The intercept on y-axis of the line drawn for log P (P in atm) and $log \dfrac{1}{V}(V in litre)$ for 1 mole of an ideal gas at 27° C is equal to:
(A) log 2.463
(B) log 24.63
(C) log 22.4
(D) log 2.24

Answer 1

Plotting the Boyle’s equation in straight line equation form ( ${\text{y = mx + c}}$ ) gives the intercept value for the y-axis. Since ideal gas obeys Boyle’s law and Charle’s law they do give a straight line with slope and intercept determined easily from the respective equation.

Complete step by step solution:
According to Boyle’s law, the pressure (P) of a given mass of an ideal gas is inversely proportional to its volume (V) at constant temperature.
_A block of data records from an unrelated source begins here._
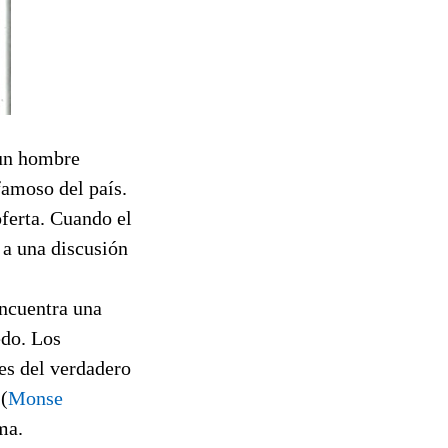
 un hombre
famoso del país.
ferta. Cuando el
 a una discusión
encuentra una
edo. Los
es del verdadero
(
Monse
ma.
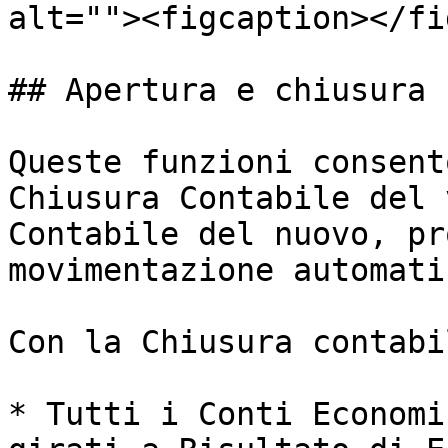
alt=""><figcaption></fi
## Apertura e chiusura 
Queste funzioni consent
Chiusura Contabile del 
Contabile del nuovo, pr
movimentazione automati
Con la Chiusura contabil
* Tutti i Conti Economi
This law can be mathematically expressed as follows:
${{P\alpha V}} \Rightarrow {\text{PV = K}}$
${\text{logP = log(}}\dfrac{{\text{1}}}{{\text{V}}}{\text{) + logK}}$
Comparing this to the straight-line equation, ${\text{y = mx + c}}$ , where m is the slope and c is the y- intercept.
In Boyle’s law, when log P and $log \dfrac{{\text{1}}}{{\text{V}}}$ is plotted, a straight line with y- intercept equal to K is obtained.
For an ideal gas, ${\text{PV = nRT}}$ , it is given that 1 mole of ideal gas at a temperature of 27° C equal to 300 K.
Where R is the gas constant whose value is 0.0821 L atm mol-1 K-1 and T is the temperature expressed in kelvin (K).
We get, ${\text{PV = RT}}$ . Comparing this with Boyle’s law, we get, ${\text{K = RT}}$
$\Rightarrow {\text{K = 0}}{\text{.0821 x 300 }} \\\ \Rightarrow {\text{K = 24}}{\text{.63}} \\\$
Thus, y-intercept of Boyle’s law is log K= log 24.63
So, the correct option is (B).

Additional Information:
Charles’s law states that volume of an ideal gas at constant pressure is proportional to its absolute temperature.
${{V\propto T}}$

Note:
According to the ideal gas equation, the standard temperature and pressure should be 273 K and 1 atm respectively.
In case of temperature given in Celsius it can be converted to kelvin by following expression: ${{1^\circ C = 0 + 273 K}}{\text{.}}$
In case of pressure given in pascals it can be converted to atm by following expression: ${\text{1 atm = 101325 pascals}}$